:: What the exercise asks ::
Copy each line of the listing where the word "UPEC" can be found.

:: Input for this task ::

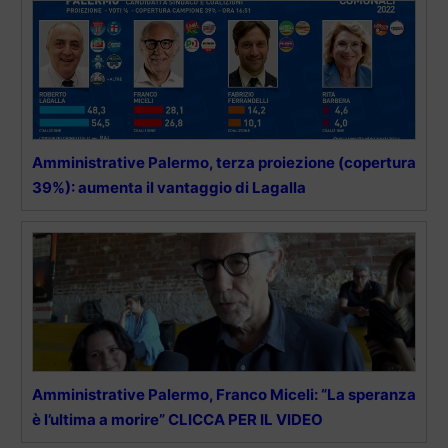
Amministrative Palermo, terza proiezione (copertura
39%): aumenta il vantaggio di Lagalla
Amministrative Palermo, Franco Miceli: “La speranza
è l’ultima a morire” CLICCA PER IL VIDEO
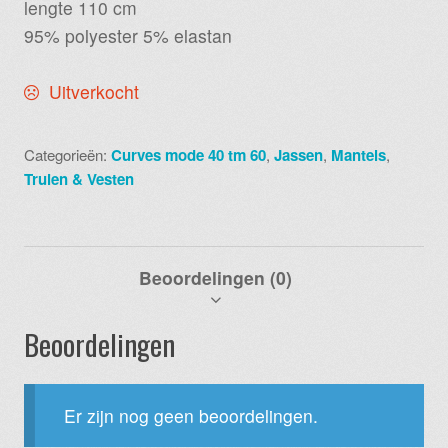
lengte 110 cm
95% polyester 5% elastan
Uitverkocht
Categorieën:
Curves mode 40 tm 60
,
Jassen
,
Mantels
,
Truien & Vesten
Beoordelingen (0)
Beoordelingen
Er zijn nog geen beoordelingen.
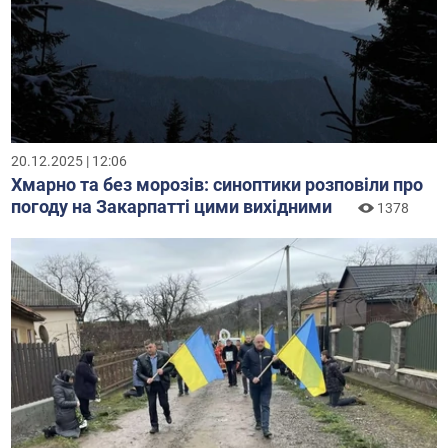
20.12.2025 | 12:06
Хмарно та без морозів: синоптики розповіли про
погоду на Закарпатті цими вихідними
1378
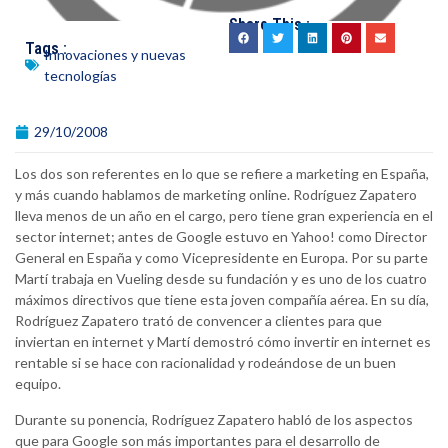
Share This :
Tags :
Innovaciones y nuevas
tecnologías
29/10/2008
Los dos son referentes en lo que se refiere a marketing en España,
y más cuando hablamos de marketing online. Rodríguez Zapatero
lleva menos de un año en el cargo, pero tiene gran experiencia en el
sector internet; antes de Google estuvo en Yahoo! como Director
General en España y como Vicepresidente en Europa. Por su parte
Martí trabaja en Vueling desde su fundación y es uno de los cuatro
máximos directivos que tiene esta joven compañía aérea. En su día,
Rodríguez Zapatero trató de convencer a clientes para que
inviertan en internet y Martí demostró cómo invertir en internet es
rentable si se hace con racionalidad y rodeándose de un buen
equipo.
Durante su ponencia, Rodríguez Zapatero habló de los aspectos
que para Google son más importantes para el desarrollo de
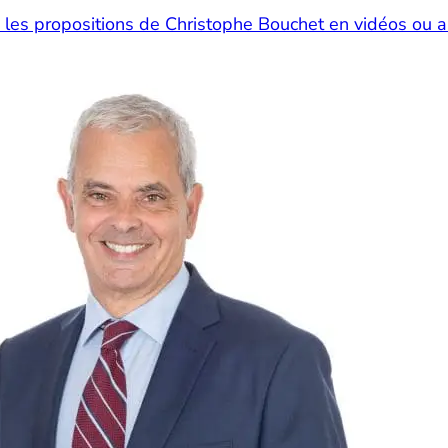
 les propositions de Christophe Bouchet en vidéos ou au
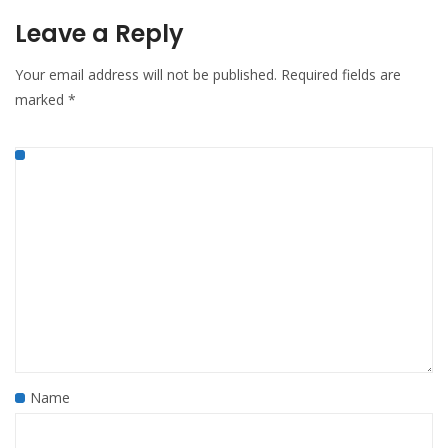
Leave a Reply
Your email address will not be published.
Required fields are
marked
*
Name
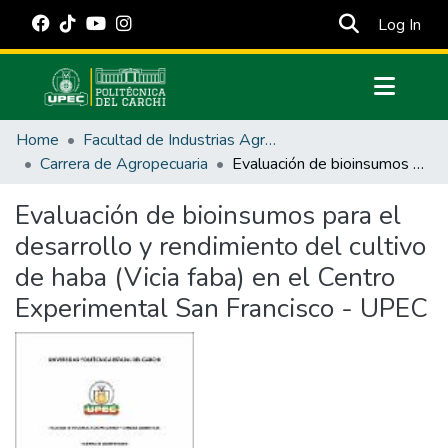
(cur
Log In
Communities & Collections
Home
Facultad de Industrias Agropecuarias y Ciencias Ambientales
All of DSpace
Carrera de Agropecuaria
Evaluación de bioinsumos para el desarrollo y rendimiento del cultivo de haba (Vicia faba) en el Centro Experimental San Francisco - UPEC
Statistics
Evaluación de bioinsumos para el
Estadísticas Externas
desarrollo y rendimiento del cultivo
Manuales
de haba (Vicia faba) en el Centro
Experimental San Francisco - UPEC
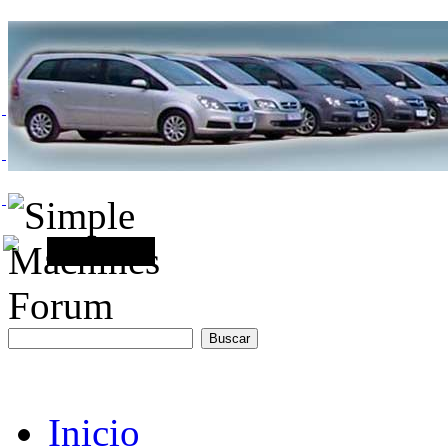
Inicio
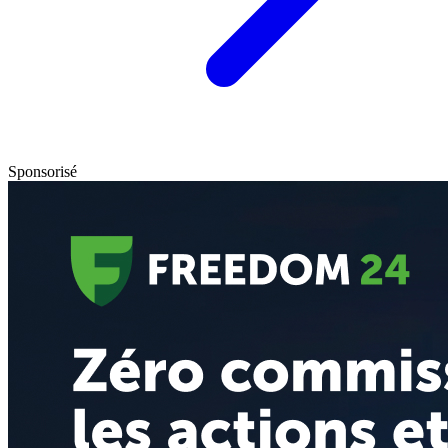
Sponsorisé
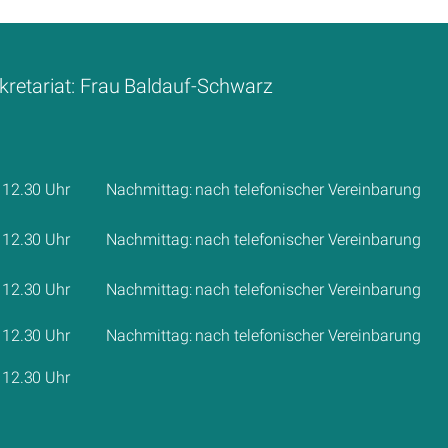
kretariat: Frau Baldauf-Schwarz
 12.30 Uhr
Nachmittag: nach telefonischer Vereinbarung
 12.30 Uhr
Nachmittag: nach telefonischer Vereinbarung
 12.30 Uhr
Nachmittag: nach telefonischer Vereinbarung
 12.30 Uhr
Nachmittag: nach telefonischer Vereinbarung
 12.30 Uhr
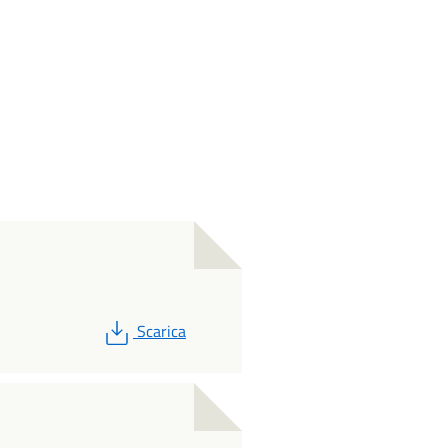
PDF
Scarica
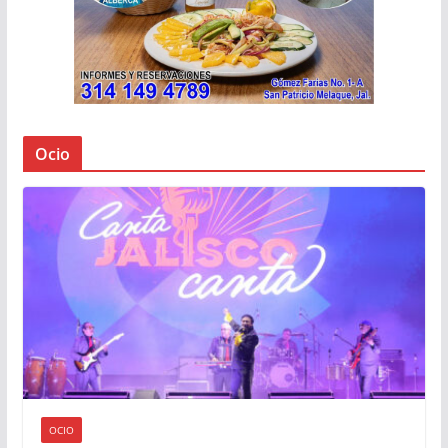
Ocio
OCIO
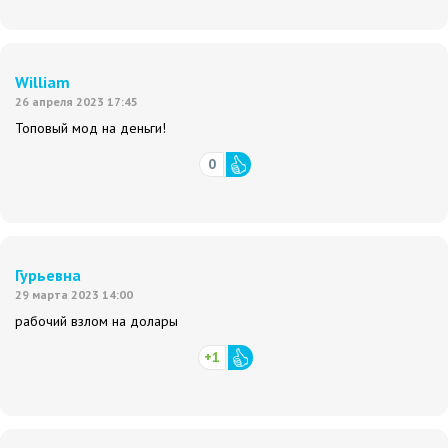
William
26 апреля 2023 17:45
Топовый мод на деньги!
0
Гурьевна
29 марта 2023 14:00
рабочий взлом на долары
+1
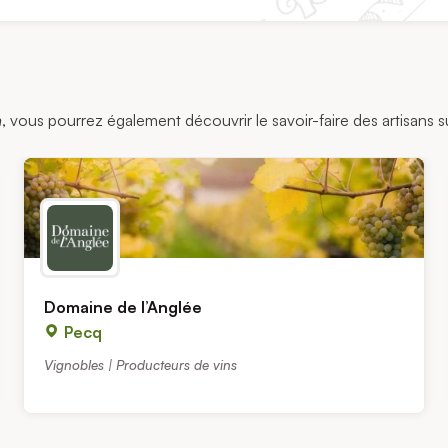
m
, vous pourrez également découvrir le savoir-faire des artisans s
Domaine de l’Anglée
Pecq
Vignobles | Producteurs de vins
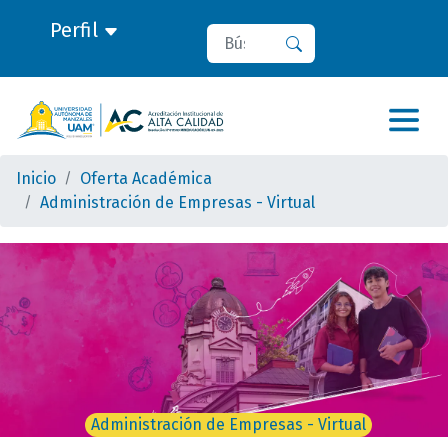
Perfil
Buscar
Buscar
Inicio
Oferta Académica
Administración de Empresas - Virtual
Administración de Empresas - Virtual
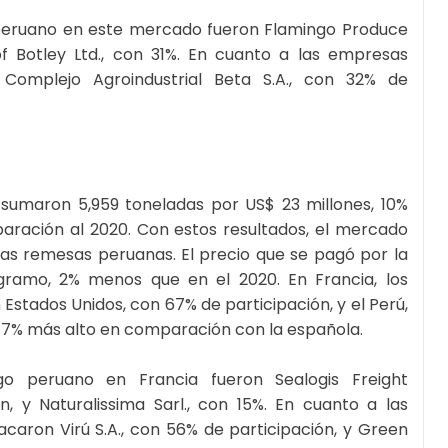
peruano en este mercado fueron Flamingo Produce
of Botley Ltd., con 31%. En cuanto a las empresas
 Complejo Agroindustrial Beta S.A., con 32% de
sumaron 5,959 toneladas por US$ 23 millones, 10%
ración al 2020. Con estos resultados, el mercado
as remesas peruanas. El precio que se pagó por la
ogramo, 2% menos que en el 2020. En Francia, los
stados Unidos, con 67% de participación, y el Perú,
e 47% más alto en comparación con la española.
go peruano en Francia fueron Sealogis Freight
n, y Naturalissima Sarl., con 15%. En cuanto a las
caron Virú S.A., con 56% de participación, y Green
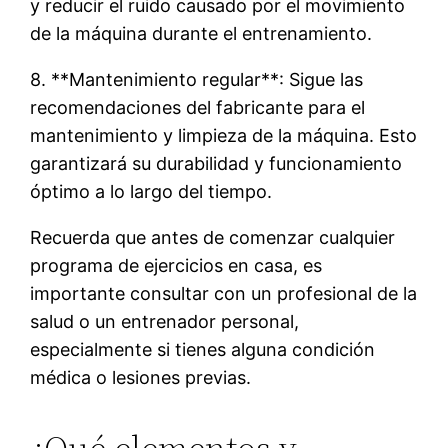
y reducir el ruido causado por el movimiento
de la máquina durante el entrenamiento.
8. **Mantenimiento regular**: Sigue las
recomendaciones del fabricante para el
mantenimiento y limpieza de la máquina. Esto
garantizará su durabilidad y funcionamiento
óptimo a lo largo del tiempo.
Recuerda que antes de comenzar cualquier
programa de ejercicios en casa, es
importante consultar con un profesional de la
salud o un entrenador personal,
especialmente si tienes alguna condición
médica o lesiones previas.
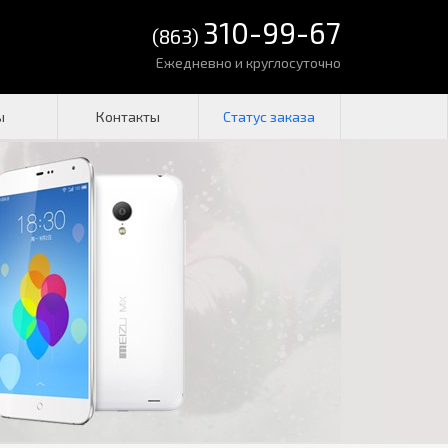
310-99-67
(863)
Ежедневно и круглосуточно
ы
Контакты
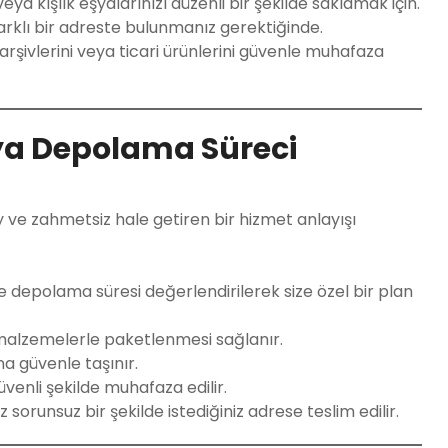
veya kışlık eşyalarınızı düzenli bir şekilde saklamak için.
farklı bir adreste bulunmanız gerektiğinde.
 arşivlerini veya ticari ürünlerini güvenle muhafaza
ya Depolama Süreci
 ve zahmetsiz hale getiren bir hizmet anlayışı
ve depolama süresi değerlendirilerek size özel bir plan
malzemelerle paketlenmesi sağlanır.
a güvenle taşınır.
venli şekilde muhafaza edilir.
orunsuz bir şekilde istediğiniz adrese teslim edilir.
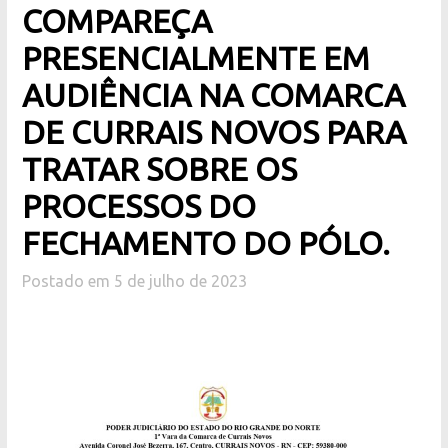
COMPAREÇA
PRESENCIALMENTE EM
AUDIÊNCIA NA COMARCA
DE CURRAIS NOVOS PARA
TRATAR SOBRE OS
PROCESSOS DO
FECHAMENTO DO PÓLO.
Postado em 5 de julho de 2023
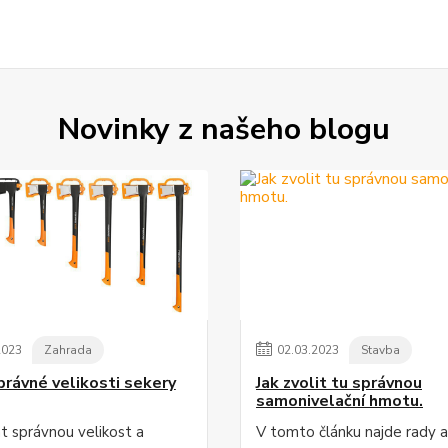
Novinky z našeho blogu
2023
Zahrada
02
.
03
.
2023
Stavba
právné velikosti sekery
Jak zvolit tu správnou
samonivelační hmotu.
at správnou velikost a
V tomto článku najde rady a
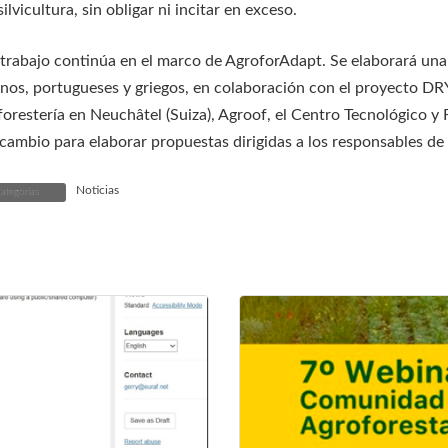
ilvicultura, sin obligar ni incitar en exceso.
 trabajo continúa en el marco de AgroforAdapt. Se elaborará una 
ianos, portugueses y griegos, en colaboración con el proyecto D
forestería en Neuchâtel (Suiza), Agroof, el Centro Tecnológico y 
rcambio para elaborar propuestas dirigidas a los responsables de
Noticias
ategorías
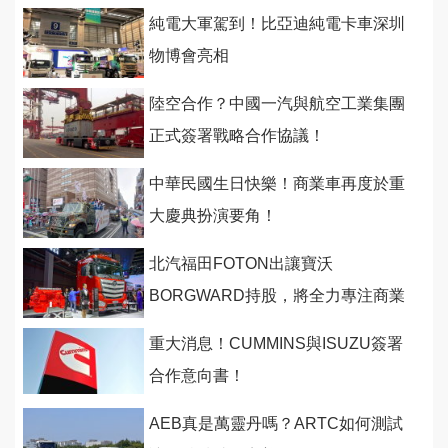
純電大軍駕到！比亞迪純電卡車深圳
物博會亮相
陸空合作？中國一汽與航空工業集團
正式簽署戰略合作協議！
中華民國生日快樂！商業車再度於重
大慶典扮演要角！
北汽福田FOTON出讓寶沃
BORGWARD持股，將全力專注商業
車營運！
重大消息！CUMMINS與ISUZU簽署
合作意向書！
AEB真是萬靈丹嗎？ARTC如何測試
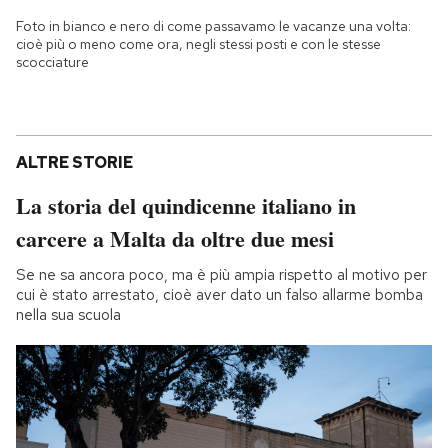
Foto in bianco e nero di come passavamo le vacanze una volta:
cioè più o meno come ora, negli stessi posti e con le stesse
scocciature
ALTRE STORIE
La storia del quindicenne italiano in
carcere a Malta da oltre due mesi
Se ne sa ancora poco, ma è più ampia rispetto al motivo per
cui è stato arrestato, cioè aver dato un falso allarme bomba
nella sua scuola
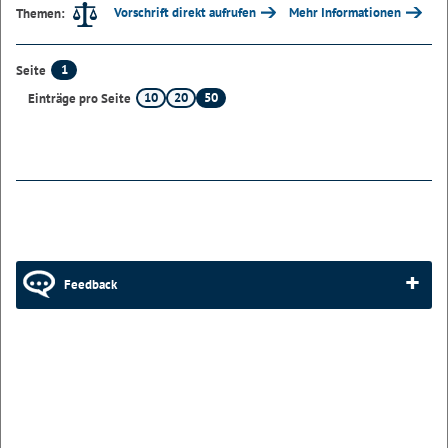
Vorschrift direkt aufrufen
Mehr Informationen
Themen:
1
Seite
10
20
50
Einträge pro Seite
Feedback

:: Output of the exercise ::
Evaluación de bioinsumos para el desarrollo y rendimiento del cultivo de haba (Vicia faba) en el Centro Experimental San Francisco - UPEC
Experimental San Francisco - UPEC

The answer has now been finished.